◆ DESCRIPTION OF THE TASK
When the word "Adhesive" shows up in a line of the data below, copy that whole line.

◆ Data records
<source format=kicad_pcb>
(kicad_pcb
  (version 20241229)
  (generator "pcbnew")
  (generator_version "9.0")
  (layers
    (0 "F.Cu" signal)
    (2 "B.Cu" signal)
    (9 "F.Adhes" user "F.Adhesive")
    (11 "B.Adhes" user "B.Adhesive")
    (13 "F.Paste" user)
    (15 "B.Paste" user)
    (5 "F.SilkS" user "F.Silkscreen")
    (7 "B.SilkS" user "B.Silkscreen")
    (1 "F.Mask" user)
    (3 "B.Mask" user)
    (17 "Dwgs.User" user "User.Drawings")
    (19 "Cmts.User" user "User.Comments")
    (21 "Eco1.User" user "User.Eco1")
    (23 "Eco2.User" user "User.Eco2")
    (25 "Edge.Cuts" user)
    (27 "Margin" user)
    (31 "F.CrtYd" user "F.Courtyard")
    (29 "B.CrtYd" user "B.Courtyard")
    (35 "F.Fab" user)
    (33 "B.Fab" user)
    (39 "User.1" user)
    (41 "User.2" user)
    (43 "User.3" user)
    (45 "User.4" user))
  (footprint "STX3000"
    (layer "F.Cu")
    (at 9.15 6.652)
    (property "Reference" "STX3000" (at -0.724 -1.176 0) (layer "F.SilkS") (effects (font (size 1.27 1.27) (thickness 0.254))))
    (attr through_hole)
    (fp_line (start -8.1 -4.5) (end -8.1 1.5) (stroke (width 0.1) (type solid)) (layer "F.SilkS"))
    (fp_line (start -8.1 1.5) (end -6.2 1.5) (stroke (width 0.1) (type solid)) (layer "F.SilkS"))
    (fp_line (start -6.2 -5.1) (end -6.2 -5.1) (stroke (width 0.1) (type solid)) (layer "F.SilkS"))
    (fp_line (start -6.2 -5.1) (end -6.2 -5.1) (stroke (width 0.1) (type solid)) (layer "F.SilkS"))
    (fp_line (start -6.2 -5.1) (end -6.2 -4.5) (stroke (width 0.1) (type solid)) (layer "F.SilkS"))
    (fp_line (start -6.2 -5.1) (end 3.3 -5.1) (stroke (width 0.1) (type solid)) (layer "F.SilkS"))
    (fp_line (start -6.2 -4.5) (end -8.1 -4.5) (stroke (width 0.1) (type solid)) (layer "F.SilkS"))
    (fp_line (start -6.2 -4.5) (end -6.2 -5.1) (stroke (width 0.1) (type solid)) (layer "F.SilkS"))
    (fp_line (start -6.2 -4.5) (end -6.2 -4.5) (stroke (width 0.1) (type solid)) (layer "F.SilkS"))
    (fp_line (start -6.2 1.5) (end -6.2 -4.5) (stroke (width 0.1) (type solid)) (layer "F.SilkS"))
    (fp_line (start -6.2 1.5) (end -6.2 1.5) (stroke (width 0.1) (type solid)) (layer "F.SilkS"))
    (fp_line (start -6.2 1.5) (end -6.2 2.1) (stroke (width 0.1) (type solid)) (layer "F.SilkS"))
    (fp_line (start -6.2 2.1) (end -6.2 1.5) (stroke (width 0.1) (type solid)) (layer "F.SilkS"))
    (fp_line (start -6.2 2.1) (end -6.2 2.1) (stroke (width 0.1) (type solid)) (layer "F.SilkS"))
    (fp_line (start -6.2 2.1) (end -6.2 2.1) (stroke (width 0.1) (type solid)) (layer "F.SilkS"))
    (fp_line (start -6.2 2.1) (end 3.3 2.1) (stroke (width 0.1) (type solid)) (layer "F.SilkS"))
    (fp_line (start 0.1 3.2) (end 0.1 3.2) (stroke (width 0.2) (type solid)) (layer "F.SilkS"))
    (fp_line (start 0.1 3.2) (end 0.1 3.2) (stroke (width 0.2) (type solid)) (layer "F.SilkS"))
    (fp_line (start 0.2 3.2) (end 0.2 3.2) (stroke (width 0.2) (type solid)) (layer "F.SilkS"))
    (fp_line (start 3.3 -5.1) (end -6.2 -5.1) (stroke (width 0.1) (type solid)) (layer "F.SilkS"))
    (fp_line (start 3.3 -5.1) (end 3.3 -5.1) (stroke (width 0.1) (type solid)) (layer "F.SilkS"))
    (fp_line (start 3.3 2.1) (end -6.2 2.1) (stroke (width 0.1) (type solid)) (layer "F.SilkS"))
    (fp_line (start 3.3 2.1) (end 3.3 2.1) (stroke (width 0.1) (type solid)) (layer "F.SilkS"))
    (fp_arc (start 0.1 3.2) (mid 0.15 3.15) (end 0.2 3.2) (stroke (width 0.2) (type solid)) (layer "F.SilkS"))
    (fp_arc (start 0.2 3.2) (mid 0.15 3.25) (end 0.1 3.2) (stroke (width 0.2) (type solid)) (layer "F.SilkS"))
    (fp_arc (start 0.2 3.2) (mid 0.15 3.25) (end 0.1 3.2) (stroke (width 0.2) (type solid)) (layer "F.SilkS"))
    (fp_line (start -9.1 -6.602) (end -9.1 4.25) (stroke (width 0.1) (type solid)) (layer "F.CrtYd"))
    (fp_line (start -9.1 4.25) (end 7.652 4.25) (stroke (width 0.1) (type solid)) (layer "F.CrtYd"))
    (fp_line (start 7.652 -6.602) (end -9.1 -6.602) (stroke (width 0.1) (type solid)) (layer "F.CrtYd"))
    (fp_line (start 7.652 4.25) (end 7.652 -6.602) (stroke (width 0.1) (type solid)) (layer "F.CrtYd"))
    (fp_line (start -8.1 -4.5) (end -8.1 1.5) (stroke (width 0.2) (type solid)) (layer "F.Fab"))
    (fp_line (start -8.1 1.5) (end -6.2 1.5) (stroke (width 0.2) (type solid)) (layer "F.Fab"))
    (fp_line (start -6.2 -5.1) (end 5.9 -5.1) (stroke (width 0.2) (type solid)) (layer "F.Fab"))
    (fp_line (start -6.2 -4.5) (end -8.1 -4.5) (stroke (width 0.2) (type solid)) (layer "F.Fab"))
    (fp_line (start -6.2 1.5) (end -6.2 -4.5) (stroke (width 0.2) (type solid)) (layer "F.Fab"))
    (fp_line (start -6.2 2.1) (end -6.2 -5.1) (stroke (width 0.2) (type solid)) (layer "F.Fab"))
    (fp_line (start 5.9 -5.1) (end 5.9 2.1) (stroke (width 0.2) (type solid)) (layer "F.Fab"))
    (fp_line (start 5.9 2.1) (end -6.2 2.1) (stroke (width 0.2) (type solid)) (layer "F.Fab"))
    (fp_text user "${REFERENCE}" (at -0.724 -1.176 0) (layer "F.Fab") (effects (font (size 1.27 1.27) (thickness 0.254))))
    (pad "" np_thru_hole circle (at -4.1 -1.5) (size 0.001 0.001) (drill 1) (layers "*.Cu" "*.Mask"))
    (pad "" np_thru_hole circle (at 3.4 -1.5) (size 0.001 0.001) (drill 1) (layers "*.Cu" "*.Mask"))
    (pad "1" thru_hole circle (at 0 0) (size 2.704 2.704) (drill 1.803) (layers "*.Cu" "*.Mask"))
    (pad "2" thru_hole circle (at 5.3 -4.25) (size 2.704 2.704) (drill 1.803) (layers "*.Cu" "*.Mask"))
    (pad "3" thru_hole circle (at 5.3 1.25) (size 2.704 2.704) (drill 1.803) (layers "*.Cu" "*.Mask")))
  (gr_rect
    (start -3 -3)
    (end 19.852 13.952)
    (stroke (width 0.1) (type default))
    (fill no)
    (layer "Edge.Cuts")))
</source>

◆ REPLY TO THE EXERCISE
    (9 "F.Adhes" user "F.Adhesive")
    (11 "B.Adhes" user "B.Adhesive")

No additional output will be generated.